I recently (finally!) got a smart phone with the internet on it. I got the "tune in" streaming radio app and was pleasantly surprised to find two local college stations streaming on there that do not have broadcast facilities. They sound great.

It occured to me that a lot (vast majority?) of college kids these days don't listen to FM or radio at all, but do listen to music on their smart phones. My guess is that it would not be hard to get a college station on an app like that and market it to college kids. It's portable, live and sounds great. What more could you ask for on a small budget?
 
tested said:
What more could you ask for on a small budget?

Depends on what you mean by "small budget." College radio isn't exempt from digital streaming royalties. So if the college station is going to play music, they will have to pay for the music. Streaming royalties are higher than OTA publishing royalties. That why a number of colleges have chosen not to provide online college radio stations. Surprised it wasn't mentioned in the NYTimes article.
 
All true, but the cost of paying for online streaming is a lot less than maintaining even an LP transmitter + broadcast royalties.
 
All true, but the cost of paying for online streaming is a lot less than maintaining even an LP transmitter + broadcast royalties.

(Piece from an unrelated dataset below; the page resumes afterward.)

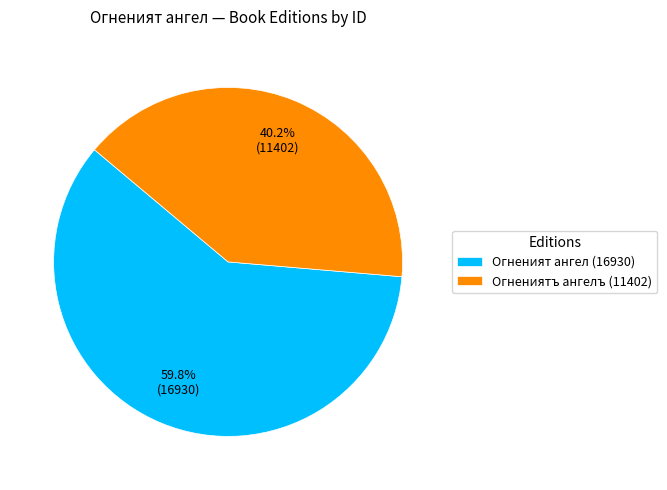

To the nearest percent, what is the combined percentage of Огнениятъ ангелъ (11402) and Огненият ангел (16930)?

100%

That's not necessarily true. Depends a lot on how many web listeners vs. how many radio listeners. An LPFM in anything approaching an urban market will have much lower total cost-per-listener than a popular web-only station will.

But for most colleges, you're probably correct. Most web-only college stations don't have all that big an audience listening at any one given point, so they don't need a huge (and therefore expensive) capacity for streaming. Plus a lot can defray the cost by running it through an existing campus streaming architecture. Plus there's a lot more liability issues with a broadcast license (EAS, public file, staffing requirements, indecency/obscenity, commercial/non-commercial) than with a web-only station.